By the way, do you remember that Congress MLAs had all signed affidavits which mentioned that if they betrayed and defected, this affidavit should be seen as their resignation letter as MLAs? Where are those affidavits? Why haven’t they been displayed and questioned by the office bearers of the party from which the MLAs defected?

There is something surely rotten in the state of (the politics of Goa)

The “he is good to me” philosophy could be a curse and not a blessing in disguise

 There are so many decisions of politics, governance, law and order that revolve around the sole principle of ‘he is good to me”. Let us be slaves of our conscience and ask if this is right for a just, equitable, honest and ethical Goa. Our choices from the ward to the block to the district & the assembly are based on this principle. The law and the rules work or not work based on this principle.

The curse here is that the principle is a trap. Once “he” is good to you, no questions are asked. The biggest power in a democracy- the power to hold those in power to account, is surrendered at the altar of ‘he” who is good to you. It is “he; who gives you a job, secures admission for your children, overlooks your missing documents to arrange for government benefit, and makes you a beneficiary of a scheme you are not quite entitled to and so on. The whole of Goa runs on this principle. And the power to question is taken away without you realising it.

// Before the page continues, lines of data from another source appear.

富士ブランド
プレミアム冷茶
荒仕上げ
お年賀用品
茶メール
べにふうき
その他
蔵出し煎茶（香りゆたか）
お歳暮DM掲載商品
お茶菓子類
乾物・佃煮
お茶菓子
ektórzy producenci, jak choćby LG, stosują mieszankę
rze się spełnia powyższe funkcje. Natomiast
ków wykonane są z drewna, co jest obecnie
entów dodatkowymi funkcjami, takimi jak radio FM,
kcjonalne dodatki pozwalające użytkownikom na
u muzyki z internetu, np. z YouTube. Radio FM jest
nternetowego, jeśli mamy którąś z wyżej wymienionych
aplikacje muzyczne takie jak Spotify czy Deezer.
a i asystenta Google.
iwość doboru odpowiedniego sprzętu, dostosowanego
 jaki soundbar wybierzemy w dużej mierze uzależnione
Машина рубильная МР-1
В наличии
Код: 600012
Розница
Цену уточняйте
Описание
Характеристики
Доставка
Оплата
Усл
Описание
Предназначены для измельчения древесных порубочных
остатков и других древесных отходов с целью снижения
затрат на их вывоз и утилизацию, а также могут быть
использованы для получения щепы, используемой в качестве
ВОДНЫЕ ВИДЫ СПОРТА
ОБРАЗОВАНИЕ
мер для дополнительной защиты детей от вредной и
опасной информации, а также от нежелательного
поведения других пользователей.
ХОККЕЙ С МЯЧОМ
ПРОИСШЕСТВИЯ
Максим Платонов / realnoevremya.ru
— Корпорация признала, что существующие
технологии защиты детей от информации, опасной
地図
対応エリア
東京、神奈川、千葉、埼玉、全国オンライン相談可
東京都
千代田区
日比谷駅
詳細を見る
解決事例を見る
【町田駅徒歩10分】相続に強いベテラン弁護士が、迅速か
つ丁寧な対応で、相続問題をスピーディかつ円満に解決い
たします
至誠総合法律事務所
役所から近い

Ask your conscience if this principle works for Goa because in the end if the spirit of this land goes, then there will be no one left to be “good” to you.

As we conclude this year and the last INSIGHT of 2023, we hope this column left you more thoughtful and insightful. We thank readers for their regular feedback, support, and importantly suggestions and critiques.

After all, introspection is the cornerstone of an INSIGHT-ful democracy. And Introspection is the call of our conscience

Finally, democracy thrives only if we are slaves of our conscience.